Going to ring the nursery later and have a chat with them xx
Hi OP, sorry if I bring in a negative opinion but here is what I experienced. Am sure am not in the majority but I have an October born who started nursery in October last year (when she was 1) and it didn't go very well! She only did 3 mornings but fell very ill almost every week...I later realised that Autumn is the worst time for colds and viruses for the healthiest of us. So for a little baby who's immune system is delicate, October was probably the worst time to have started nursery! She was there for 2 months and was ill with colds, coughs and high temperatures almost every week! Finally I had to stop. Gave her a long break over Christmas and then put her at a childminder for 3-4 full days. I have to say the difference is huge. She's not been ill, is well cared for and seems much more happier and content. I think the personal touch of the cm coupled with fewer children ( and hence bugs) has worked well for her.
With my older one I used a CM until she was 2 when she went to nursery and loved it from then. I did it differently this time thinking I had been too cautious last time around. But I've been proven wrong.
Maybe mine was a kind of child for whom nursery wasn't meant to work. Need not be the same for everyone. Or perhaps at a different time of year she may have settled better.
I would say - given that you might start in October like me - please consider all options and see what might suit your child best.
In response to artistic's observation about the bugs etc - DS does seen to have a frequently runny nose (and brings most of them home and spreads them about) but I don't actually think that - unless there is a specific medical condition that impacts on their immune system - they do have a 'delicate' immune system, they just hasn't been exposed to as many bugs as the rest of us yet so are more likely to get a sniffle. DS is frequently sniffly but it doesn't seem to bother him and it had reduced since he started nursery - for us it was an observation rather than a problem but as artistic has pointed out all DC are different!

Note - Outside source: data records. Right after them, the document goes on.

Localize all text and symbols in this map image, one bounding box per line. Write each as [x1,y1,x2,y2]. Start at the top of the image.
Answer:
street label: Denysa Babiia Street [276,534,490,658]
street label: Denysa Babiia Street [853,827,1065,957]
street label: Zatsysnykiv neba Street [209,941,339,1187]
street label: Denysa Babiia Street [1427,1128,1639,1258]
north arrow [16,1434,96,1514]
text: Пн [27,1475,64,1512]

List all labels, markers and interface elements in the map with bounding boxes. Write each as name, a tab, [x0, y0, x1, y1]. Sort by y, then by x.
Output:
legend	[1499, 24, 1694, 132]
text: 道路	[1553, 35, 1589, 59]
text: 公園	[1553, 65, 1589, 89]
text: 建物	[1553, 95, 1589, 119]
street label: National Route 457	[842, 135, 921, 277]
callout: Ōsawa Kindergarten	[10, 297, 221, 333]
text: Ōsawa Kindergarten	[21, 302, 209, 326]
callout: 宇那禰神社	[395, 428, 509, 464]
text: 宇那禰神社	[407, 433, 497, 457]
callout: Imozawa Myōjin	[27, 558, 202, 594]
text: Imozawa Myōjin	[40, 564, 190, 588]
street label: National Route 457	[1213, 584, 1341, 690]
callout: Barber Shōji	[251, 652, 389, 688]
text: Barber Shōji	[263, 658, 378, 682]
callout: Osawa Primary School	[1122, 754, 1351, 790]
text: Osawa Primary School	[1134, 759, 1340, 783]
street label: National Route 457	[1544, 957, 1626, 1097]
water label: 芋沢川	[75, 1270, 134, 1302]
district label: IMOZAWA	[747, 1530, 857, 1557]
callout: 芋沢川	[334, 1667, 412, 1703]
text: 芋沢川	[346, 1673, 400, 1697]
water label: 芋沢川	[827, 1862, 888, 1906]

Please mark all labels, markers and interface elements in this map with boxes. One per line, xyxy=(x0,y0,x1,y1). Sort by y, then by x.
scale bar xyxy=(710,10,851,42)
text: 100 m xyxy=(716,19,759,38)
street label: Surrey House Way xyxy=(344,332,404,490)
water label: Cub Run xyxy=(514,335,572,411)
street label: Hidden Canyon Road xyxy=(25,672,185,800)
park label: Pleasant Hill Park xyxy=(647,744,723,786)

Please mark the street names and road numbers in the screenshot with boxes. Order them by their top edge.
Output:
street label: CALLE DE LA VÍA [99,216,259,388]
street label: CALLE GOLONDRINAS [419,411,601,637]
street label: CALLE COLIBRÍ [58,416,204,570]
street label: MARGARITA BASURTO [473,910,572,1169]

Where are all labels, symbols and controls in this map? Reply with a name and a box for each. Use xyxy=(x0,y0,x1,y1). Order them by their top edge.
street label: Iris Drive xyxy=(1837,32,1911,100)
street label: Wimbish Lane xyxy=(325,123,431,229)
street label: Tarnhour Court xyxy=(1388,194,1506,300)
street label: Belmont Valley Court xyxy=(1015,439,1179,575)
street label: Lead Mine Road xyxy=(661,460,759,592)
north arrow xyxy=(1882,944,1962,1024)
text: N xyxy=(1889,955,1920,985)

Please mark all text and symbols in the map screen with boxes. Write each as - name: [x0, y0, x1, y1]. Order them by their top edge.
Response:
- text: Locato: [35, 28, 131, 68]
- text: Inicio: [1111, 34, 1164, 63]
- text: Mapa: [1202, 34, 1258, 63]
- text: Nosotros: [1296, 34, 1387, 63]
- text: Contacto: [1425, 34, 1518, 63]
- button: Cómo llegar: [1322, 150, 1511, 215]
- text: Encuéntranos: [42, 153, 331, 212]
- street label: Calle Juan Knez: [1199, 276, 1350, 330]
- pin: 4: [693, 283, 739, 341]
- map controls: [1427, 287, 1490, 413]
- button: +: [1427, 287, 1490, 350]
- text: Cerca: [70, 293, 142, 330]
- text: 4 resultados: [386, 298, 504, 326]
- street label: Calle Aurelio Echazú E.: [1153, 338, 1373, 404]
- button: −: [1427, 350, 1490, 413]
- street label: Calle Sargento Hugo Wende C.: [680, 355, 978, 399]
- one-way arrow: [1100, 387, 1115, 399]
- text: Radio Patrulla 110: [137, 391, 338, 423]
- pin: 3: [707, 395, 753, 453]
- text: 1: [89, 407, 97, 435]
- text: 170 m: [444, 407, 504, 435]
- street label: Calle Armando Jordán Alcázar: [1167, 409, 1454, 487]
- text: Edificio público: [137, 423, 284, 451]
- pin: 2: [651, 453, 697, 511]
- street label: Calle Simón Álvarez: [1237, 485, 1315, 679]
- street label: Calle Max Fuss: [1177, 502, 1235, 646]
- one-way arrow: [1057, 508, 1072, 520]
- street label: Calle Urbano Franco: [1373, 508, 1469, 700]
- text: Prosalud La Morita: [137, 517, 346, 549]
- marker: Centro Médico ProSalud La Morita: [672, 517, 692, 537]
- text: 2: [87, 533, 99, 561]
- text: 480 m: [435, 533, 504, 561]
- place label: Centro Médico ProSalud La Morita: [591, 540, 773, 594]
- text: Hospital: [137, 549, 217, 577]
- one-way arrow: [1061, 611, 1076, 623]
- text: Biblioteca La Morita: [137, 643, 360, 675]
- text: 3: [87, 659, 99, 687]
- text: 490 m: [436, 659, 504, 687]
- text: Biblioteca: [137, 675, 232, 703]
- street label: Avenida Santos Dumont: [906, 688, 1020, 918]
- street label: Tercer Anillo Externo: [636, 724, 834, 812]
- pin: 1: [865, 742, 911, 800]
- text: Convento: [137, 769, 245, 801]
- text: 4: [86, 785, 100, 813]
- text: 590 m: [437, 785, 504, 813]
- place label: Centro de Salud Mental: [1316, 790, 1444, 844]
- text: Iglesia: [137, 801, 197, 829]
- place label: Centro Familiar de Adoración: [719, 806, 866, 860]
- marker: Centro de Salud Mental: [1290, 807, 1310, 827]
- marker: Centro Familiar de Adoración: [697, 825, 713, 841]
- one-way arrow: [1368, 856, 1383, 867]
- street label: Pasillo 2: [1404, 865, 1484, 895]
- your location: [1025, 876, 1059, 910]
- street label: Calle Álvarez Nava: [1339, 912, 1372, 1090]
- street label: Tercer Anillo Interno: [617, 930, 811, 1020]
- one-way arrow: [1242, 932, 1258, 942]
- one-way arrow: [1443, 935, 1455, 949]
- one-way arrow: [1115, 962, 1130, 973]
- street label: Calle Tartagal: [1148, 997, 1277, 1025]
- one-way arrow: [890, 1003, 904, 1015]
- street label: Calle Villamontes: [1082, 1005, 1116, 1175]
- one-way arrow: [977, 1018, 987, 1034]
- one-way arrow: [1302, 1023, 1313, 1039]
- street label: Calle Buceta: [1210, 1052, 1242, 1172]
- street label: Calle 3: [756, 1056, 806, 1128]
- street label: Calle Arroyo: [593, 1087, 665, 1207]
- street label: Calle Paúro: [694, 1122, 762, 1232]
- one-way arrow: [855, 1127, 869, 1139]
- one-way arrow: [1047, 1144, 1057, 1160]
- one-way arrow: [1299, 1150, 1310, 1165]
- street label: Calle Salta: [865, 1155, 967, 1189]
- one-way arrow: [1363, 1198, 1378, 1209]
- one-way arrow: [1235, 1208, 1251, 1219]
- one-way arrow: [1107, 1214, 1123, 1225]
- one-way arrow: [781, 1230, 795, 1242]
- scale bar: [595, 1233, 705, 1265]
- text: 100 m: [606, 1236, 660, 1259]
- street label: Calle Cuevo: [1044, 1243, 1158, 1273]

My 11 month old started this week. He cried when I took him home yesterday! He's always loved being around other kids and being busy so it's great for him.
My son was ill for 8 weeks solidly when he started nursery like artistics however since then (he's now 4yo) he's barely had anything. I think a solid bout of illness is par for the course at some point in childhood when they first attend a setting, you either get it over when they're young and nursery or when they start preschool/reception but it will happen at some point!